A review by apanneton
Good Morning, Midnight by Jean Rhys

Étrange de lire ça tout de suite après L'Invitée de Simone de Beauvoir, qui, malgré ses complications sentimentales & ses tragédies, est porté par un optimisme volontaire -- on peut changer le monde, on peut se proposer de nouveaux modèles, de nouvelles façons de lier sa vie à celle des autres. Le roman de Jean Rhys, au contraire, ne peut & ne veut plus rien. Sasha, sa narratrice, erre dans un Paris triste de l'entre-deux-guerres, butée contre un présent à qui elle ne promet rien. L'essentiel, se répète-t-elle, c'est d'avoir un programme, une feuille de route : manger un morceau, aller au cinéma, se faire teindre les cheveux (en blond cendré, une couleur difficile), acheter un chapeau, choisir le bon café où prendre un verre -- celui où l'on ne vous reconnaîtrera pas, comme personne ou comme archétype.

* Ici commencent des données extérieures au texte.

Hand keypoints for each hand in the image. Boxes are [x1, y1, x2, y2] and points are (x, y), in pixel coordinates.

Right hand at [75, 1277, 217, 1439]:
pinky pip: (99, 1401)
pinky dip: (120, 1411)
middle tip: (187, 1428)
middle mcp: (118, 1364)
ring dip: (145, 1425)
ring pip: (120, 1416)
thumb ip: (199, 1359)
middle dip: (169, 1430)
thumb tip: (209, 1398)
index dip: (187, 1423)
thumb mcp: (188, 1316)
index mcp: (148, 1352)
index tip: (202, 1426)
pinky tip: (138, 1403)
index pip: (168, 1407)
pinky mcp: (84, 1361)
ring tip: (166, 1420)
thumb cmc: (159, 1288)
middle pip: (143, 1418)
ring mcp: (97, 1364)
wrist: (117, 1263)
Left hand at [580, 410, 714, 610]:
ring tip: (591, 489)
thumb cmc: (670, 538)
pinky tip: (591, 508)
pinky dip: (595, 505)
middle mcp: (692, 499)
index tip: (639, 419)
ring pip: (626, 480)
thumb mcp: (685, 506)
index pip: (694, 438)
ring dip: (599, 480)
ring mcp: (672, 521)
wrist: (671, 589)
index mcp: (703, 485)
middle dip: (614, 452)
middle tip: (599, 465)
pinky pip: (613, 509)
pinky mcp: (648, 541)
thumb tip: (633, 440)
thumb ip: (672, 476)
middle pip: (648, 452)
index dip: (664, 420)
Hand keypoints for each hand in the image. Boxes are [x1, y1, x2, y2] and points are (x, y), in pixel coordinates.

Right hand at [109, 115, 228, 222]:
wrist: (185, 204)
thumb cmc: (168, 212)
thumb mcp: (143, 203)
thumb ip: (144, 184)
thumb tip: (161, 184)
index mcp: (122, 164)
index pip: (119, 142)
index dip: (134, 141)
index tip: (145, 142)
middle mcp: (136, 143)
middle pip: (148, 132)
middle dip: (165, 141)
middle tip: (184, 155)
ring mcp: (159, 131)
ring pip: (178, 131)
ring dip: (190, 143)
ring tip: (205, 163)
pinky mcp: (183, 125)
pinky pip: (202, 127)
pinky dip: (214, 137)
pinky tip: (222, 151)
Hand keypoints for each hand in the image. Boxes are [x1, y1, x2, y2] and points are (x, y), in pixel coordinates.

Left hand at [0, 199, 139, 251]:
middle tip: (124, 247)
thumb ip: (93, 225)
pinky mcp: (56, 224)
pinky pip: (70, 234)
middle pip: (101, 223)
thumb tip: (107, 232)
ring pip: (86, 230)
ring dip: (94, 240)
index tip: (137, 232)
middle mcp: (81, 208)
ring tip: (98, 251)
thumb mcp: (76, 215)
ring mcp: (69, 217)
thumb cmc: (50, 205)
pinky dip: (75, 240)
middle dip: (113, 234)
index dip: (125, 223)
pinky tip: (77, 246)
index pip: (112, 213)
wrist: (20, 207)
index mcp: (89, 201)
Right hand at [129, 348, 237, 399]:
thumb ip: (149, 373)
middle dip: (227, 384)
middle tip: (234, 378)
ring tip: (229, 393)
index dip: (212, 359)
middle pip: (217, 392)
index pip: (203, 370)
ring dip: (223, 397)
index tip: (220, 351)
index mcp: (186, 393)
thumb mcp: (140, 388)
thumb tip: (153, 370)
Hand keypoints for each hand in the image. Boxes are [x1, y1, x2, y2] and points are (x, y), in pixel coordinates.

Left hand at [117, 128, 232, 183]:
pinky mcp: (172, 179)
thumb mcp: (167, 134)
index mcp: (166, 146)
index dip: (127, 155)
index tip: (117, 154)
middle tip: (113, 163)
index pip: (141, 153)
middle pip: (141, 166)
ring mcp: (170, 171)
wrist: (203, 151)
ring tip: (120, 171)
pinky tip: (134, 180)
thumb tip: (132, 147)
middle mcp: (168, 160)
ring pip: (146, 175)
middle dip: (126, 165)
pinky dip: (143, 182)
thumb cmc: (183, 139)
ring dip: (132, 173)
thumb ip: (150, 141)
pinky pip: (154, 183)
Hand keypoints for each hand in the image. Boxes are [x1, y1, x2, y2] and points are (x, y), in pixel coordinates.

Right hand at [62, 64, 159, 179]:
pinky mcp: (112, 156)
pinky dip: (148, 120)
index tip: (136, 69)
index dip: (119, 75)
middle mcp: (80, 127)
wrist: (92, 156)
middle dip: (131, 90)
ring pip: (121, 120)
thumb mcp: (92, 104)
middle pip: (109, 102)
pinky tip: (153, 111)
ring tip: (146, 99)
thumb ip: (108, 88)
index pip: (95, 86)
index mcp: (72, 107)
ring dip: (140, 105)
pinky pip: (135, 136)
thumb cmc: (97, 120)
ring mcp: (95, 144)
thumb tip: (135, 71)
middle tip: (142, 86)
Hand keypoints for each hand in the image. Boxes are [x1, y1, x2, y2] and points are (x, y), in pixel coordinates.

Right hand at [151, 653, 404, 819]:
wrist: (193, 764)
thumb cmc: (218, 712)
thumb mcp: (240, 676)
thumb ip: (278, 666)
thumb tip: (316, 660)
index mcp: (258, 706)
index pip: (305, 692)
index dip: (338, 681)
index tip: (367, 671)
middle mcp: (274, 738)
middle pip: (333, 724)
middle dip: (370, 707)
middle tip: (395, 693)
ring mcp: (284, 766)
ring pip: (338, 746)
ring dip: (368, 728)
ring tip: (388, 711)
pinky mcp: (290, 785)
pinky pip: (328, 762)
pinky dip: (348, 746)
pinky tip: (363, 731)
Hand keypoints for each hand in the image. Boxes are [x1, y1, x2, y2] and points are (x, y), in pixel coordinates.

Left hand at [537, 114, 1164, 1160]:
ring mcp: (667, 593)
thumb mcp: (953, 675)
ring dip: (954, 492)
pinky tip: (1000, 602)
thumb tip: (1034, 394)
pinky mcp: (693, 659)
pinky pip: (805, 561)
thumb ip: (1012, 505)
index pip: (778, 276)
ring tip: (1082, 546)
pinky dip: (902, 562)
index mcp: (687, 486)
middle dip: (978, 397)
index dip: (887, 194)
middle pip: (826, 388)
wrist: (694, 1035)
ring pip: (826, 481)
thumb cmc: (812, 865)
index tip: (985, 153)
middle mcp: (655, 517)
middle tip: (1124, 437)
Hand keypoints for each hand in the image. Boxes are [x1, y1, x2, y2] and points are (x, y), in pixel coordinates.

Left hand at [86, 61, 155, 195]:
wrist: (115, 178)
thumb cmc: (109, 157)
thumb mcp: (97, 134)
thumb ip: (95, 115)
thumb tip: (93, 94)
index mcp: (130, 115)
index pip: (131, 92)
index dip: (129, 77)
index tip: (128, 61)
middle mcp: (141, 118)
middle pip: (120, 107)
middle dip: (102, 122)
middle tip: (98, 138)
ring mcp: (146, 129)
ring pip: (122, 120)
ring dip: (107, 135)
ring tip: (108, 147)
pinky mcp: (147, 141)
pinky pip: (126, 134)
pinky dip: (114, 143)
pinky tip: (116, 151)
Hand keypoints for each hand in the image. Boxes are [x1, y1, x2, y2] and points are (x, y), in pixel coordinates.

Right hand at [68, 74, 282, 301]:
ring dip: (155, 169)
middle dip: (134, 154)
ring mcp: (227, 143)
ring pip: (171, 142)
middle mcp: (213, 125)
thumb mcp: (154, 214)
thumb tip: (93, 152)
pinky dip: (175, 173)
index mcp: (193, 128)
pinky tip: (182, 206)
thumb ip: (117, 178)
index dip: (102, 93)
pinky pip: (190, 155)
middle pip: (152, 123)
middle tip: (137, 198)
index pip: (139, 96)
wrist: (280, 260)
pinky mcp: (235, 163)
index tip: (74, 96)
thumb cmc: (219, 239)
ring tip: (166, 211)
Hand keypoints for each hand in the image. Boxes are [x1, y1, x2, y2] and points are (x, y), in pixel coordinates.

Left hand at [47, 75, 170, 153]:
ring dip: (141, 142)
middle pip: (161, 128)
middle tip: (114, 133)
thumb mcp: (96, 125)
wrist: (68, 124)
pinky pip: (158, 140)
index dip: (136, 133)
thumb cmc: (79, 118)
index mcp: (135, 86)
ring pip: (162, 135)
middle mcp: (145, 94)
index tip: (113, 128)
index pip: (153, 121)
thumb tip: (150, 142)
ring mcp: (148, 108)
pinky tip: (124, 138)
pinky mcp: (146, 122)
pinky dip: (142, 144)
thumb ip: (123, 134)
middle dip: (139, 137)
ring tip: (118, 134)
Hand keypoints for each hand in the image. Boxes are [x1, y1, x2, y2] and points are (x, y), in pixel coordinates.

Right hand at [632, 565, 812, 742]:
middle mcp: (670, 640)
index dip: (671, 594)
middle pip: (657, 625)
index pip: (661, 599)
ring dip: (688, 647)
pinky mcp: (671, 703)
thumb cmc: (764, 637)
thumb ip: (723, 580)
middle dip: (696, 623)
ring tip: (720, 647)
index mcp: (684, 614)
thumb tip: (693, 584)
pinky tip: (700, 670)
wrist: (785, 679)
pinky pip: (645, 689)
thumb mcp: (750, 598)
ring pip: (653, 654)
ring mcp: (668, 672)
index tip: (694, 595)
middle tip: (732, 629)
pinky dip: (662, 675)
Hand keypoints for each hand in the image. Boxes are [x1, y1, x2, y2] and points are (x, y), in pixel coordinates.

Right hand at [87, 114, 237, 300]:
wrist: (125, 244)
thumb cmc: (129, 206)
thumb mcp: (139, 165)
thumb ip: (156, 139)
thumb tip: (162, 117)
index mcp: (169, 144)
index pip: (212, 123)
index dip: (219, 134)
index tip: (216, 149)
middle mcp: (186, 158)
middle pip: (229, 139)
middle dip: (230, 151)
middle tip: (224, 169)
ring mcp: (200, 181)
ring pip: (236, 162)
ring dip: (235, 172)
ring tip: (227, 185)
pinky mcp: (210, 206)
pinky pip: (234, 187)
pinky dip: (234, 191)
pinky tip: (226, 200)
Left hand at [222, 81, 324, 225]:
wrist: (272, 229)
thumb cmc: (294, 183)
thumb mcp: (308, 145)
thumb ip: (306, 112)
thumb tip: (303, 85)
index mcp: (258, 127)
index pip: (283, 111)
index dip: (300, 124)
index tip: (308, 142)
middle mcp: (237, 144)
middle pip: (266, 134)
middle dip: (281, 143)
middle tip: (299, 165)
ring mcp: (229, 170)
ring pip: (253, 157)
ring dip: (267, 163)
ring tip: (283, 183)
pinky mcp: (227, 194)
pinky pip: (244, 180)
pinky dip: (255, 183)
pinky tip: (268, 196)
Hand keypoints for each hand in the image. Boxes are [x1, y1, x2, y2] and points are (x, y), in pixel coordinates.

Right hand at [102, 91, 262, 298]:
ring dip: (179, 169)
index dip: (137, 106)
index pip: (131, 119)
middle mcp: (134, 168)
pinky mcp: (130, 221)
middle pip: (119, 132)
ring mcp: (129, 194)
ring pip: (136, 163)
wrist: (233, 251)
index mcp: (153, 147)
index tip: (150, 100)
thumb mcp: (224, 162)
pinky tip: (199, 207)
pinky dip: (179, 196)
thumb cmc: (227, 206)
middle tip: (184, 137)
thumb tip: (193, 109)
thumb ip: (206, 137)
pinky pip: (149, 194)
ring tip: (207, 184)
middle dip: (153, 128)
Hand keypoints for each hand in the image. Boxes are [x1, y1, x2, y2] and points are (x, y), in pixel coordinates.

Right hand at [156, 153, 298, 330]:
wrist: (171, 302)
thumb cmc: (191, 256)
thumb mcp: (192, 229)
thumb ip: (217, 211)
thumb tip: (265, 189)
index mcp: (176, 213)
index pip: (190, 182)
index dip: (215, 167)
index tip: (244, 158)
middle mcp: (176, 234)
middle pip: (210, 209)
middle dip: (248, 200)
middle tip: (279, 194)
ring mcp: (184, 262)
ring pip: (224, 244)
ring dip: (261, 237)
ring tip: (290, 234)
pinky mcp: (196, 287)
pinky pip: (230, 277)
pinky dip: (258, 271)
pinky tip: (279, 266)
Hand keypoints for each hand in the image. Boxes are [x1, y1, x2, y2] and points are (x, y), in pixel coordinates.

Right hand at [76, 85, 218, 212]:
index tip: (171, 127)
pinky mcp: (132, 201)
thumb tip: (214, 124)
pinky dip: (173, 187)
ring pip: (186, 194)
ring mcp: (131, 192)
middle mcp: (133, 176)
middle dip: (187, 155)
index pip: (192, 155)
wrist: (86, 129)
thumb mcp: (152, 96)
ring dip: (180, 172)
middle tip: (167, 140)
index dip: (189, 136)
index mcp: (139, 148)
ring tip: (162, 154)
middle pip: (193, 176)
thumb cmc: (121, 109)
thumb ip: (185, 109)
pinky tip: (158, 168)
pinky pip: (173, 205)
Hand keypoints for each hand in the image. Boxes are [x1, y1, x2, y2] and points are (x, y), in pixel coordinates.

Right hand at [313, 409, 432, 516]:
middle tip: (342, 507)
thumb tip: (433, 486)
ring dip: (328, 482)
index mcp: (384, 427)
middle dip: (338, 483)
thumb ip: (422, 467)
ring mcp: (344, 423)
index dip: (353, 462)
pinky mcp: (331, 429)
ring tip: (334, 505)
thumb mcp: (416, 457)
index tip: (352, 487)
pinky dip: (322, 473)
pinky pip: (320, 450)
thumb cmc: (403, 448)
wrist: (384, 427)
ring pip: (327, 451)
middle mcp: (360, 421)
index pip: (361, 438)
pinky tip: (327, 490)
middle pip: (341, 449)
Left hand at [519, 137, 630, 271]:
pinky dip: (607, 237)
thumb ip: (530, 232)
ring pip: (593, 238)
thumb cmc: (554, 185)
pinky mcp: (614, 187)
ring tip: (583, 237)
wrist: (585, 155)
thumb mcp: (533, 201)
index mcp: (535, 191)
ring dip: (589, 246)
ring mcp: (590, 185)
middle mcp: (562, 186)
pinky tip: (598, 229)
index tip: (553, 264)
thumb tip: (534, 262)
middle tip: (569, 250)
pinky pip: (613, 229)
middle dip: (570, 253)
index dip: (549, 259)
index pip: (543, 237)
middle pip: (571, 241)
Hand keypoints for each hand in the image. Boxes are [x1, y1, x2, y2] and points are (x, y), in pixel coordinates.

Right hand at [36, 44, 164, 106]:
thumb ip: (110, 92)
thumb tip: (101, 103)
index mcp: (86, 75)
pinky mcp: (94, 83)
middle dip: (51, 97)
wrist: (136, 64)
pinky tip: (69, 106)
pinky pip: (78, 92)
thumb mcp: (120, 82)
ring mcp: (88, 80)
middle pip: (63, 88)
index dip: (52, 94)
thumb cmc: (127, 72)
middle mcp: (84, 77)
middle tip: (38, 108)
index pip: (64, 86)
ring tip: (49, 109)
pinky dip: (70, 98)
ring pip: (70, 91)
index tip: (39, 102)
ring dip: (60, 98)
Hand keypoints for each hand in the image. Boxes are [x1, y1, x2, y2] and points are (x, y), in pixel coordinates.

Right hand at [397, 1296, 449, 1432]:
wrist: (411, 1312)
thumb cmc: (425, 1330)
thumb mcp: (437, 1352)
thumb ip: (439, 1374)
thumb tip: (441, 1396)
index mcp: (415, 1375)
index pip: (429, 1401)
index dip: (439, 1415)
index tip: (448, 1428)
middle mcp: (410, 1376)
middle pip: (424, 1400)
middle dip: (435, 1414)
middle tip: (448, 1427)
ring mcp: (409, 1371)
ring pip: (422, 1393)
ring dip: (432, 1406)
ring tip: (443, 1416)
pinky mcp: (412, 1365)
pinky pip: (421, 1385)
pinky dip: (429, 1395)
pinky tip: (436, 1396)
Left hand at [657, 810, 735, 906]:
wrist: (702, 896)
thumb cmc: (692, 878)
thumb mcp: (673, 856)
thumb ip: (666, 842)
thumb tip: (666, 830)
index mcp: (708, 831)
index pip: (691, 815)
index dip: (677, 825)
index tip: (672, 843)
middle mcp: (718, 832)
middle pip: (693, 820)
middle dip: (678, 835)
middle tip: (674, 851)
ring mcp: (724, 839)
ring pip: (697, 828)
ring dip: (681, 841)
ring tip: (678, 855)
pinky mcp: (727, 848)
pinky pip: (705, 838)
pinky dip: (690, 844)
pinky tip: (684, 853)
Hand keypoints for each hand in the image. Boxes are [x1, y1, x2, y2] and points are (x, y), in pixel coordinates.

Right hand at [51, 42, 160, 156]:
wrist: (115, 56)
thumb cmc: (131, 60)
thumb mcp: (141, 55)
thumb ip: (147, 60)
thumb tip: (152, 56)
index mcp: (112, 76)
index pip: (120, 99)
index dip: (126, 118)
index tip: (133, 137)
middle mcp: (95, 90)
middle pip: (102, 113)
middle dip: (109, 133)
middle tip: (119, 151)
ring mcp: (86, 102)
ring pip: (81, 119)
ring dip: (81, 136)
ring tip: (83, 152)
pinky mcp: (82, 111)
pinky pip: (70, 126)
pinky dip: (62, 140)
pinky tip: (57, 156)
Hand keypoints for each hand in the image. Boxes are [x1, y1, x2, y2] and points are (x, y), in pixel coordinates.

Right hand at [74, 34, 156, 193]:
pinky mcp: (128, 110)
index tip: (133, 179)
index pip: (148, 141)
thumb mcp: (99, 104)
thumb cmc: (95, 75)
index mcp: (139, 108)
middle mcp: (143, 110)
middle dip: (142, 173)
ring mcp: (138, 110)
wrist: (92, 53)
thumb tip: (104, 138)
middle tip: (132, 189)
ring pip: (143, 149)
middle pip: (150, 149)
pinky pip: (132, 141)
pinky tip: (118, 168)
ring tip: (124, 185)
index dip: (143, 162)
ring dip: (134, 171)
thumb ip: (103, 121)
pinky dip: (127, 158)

L'énergie du livre n'est pas à chercher dans l'intrigue, mais dans le regard de Sasha, son humour fatigué mais perçant, sa voix puissante même sous la lassitude. Comment se résigner à ne plus rien attendre du monde? Comment apprendre à son corps à ne plus se tendre vers le printemps? Good Morning, Midnight ne dit pas que c'est impossible; il murmure simplement que l'indifférence est une joie difficile, glissante, creuse lorsqu'attrapée.